July 21st, 2009

Republican House Whip Eric Cantor, who is thinking about running about for President (and is Jewish) decided to suck up to the Christian right by telling an evangelical group that US foreign policy needs to be “firmly grounded” in “Judeo-Christian principles.”

The quickest response to this obviously artifical construct is the retort of Barney Frank: “I’ll finally understand what a Judeo-Christian is when I meet one.”

The notion of a “Christian Zionist” is not as artificial, but it is far more misleading. Virtually every report of the Cantor’s line says that he gave the speech in front of a “Christian Zionist” group, which is a patently inaccurate description.

The group is question is Christians United for Israel, which is chaired by John Hagee (he of the “Roman Catholic Church is a whore” fame). But these groups are not Zionists. They are anti-Zionists.
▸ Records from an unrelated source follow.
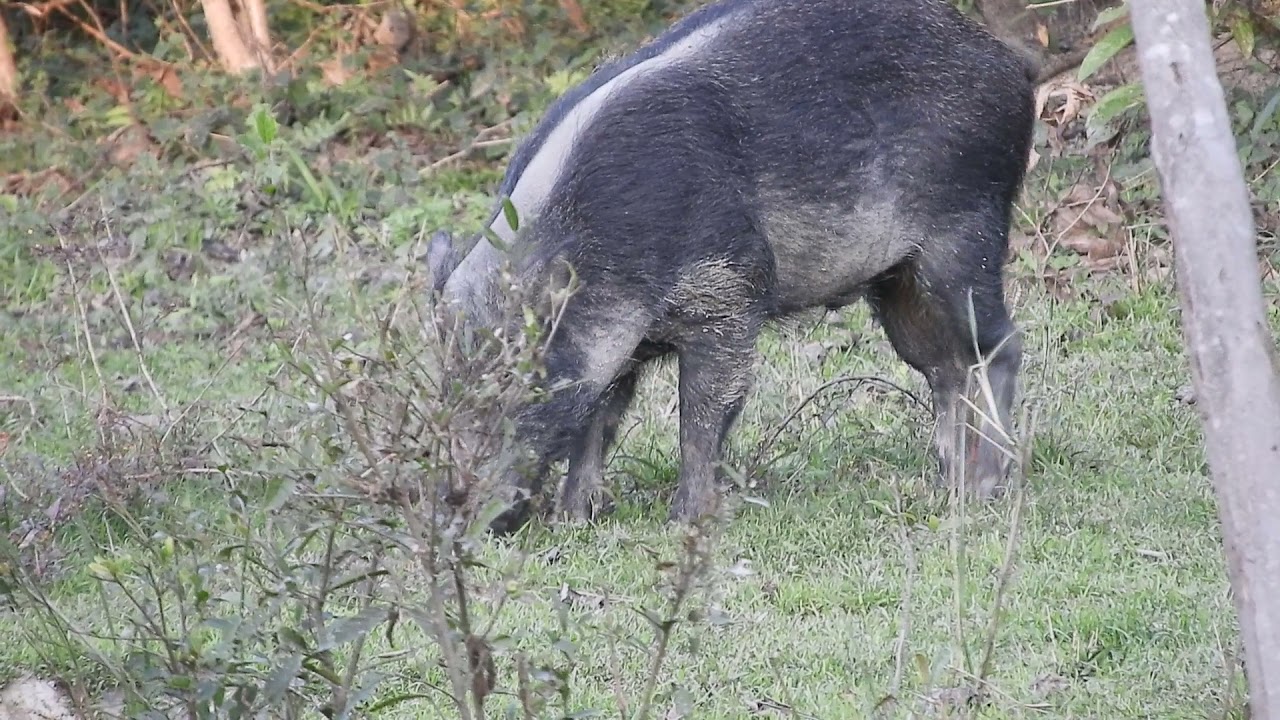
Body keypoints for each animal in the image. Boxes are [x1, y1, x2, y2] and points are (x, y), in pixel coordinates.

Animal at [428, 0, 1039, 533]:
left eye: (517, 384)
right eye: (447, 390)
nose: (461, 518)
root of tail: (1013, 65)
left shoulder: (727, 292)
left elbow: (703, 412)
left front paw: (682, 523)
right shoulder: (618, 344)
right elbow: (597, 421)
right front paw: (574, 521)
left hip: (964, 238)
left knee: (999, 346)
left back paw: (984, 489)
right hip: (895, 282)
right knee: (944, 367)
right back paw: (948, 483)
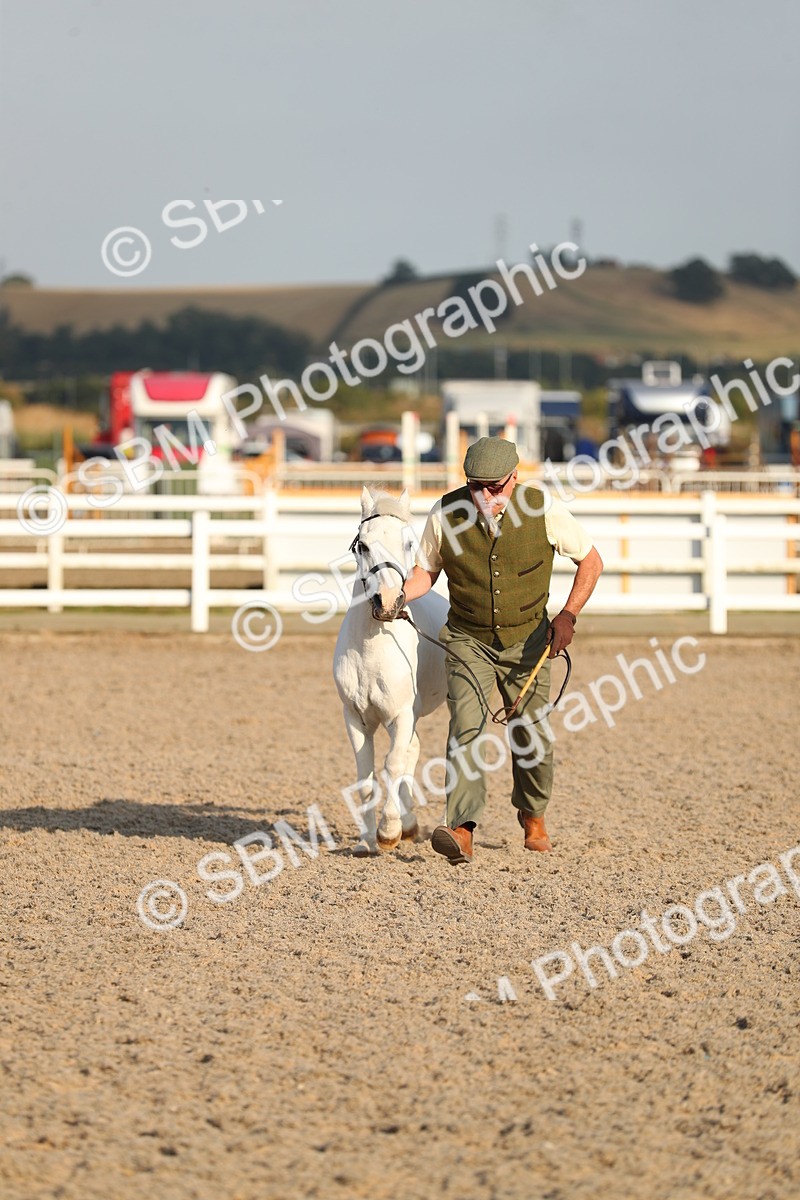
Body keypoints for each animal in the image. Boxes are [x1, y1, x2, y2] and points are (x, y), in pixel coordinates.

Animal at [333, 486, 448, 856]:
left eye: (409, 542)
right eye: (363, 545)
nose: (387, 602)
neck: (372, 651)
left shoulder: (400, 715)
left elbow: (392, 765)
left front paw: (388, 832)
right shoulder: (355, 719)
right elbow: (366, 779)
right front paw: (366, 840)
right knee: (413, 750)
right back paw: (410, 823)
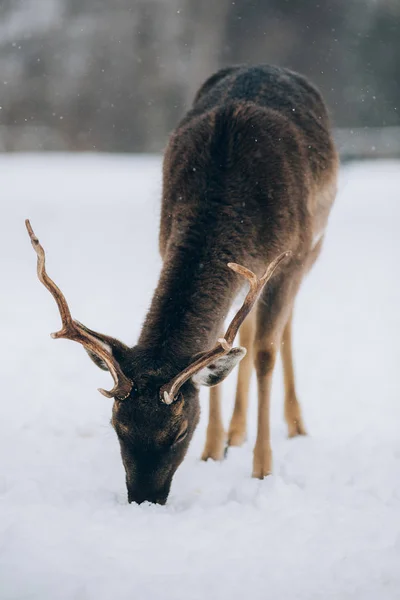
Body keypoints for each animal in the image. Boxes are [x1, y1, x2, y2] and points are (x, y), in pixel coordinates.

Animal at [25, 63, 338, 504]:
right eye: (117, 426)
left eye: (178, 431)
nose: (143, 499)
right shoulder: (165, 239)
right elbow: (217, 345)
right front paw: (212, 450)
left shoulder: (290, 258)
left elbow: (264, 354)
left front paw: (262, 470)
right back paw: (235, 433)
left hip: (314, 247)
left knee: (281, 330)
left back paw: (294, 425)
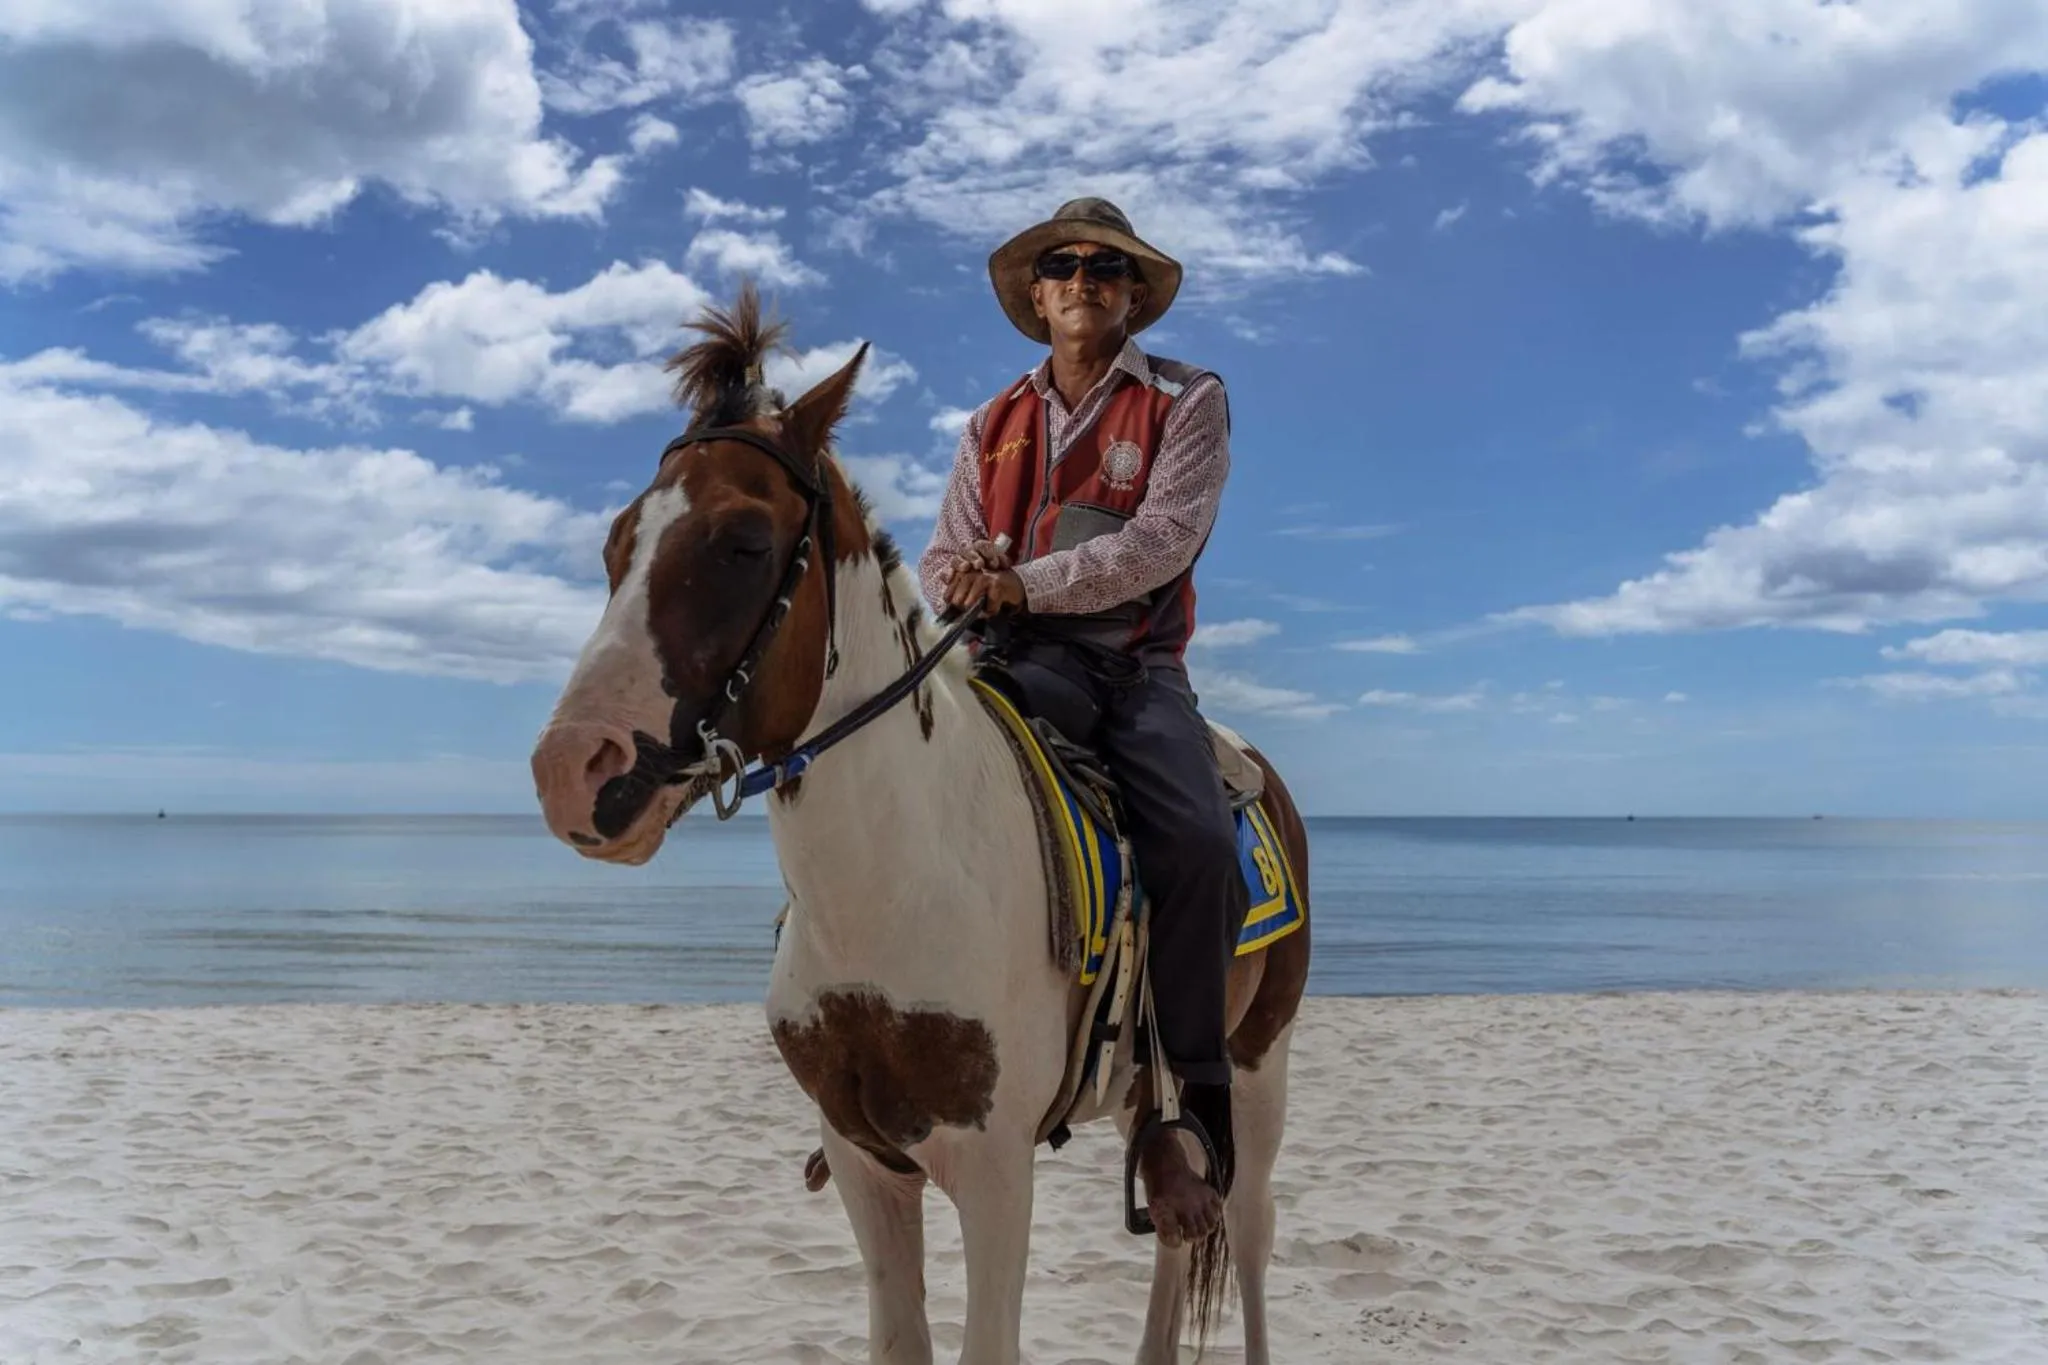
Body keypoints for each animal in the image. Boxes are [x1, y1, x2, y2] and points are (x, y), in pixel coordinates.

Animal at [530, 284, 1312, 1365]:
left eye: (742, 542)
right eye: (615, 547)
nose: (573, 771)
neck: (897, 891)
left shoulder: (993, 1173)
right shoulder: (862, 1161)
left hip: (1254, 1064)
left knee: (1248, 1229)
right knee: (1177, 1215)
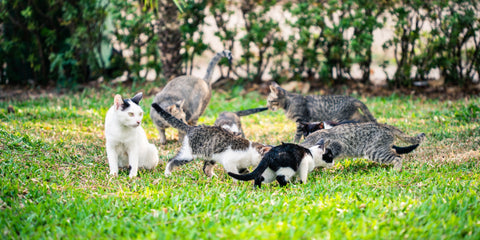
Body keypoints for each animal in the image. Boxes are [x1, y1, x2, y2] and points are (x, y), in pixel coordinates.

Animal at [298, 123, 426, 172]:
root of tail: (385, 125)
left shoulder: (338, 144)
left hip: (375, 151)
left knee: (398, 157)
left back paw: (396, 170)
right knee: (395, 151)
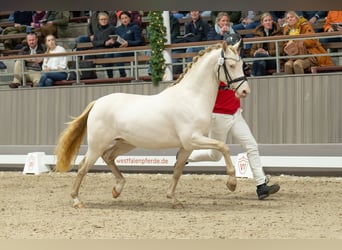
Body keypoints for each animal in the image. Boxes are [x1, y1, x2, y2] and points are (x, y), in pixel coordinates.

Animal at [54, 41, 250, 209]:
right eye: (231, 66)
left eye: (242, 64)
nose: (245, 91)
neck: (191, 97)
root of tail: (97, 103)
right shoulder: (192, 139)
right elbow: (223, 146)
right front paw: (232, 183)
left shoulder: (187, 146)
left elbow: (178, 170)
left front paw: (173, 199)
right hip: (97, 144)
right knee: (83, 167)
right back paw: (77, 200)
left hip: (125, 143)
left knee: (108, 157)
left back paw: (117, 189)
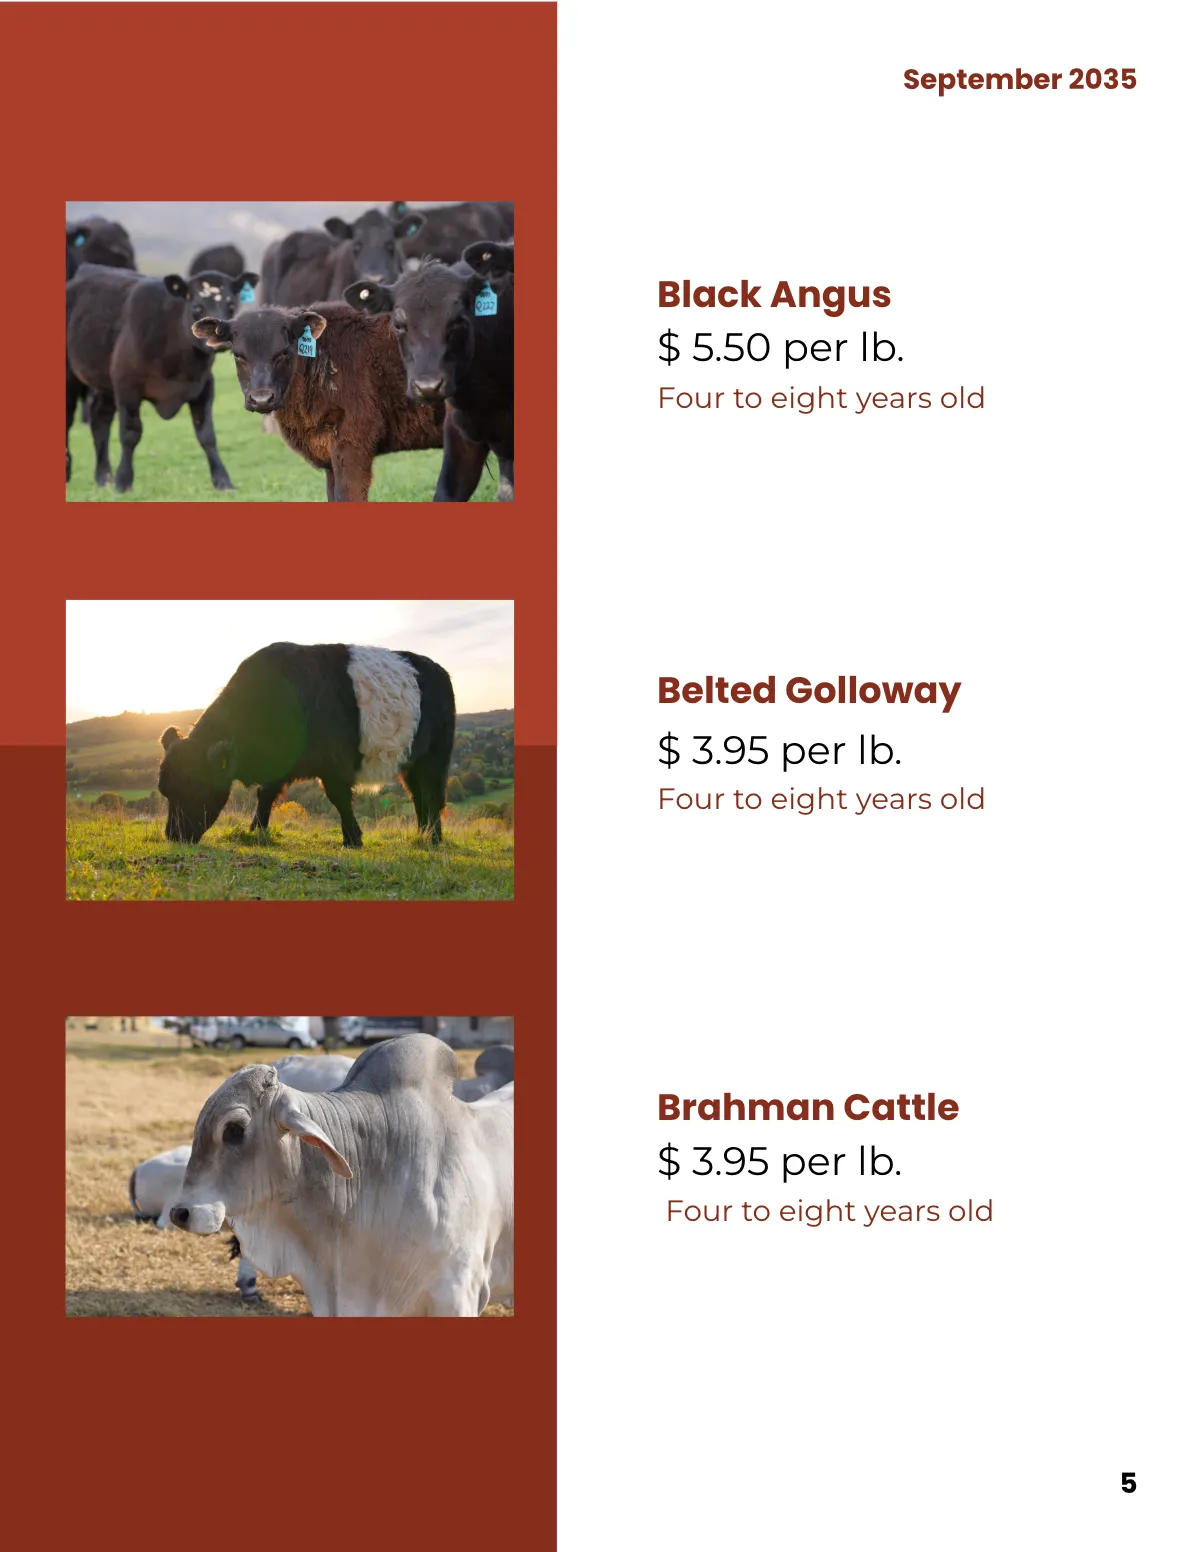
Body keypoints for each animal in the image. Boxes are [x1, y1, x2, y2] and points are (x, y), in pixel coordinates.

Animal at [66, 264, 258, 492]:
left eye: (231, 305)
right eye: (197, 306)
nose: (220, 338)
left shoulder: (204, 387)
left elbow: (207, 435)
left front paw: (222, 480)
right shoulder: (126, 387)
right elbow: (130, 433)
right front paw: (123, 481)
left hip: (106, 385)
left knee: (99, 419)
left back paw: (104, 477)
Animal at [157, 641, 456, 847]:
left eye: (196, 788)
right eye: (166, 791)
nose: (174, 836)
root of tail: (438, 669)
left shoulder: (334, 764)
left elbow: (339, 799)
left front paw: (352, 839)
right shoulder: (279, 764)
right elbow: (265, 794)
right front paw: (257, 831)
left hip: (435, 756)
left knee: (432, 794)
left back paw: (434, 839)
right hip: (412, 762)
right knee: (418, 796)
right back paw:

Zionism, at least as currently constituted, is the belief that there should be a Jewish state in Palestine. But so-called “Christian Zionists” do not take pro-Israel positions: they take pro-Likud positions. They oppose any handing back of territory to a Palestinian state, and thus prepare Israel to become a binational state due to demographic factors. As Cantor himself said, “We all know the real stumbling block to peace is posed by those who vehemently deny the nation of Israel’s historical right to the land of Zion.”

The Likud and their Christian allies have somehow persuaded the world that their position is “pro-Israel,” an assertion that groups like J Street and others are currently fighting. But the problem is that J Street does not go far enough. The Likud is objectively anti-Zionist. Continuing settlement of the West Bank is demographic madness: it ensures that Israel will become a majority Arab country within a few years (not to mention the fact that 25% of Israeli schoolchildren inside the Green Line are Arabs, and another 25% are Haredi, creating a future majority unwilling to defend Zionism.).

Israel has long teetered between three goals: 1) being a Jewish state; 2) being a democracy; and 3) keeping the territories. You can have two out of three, but not all three of them. Since so-called Christian Zionists and their right-wing allies have never hinted that they want Israeli democracy to end, and since they insist on keeping the territories, the only logical conclusion is that they want to end Israel’s status as a Jewish state. That, ladies and gentlemen, is anti-Zionism. And it should be called that.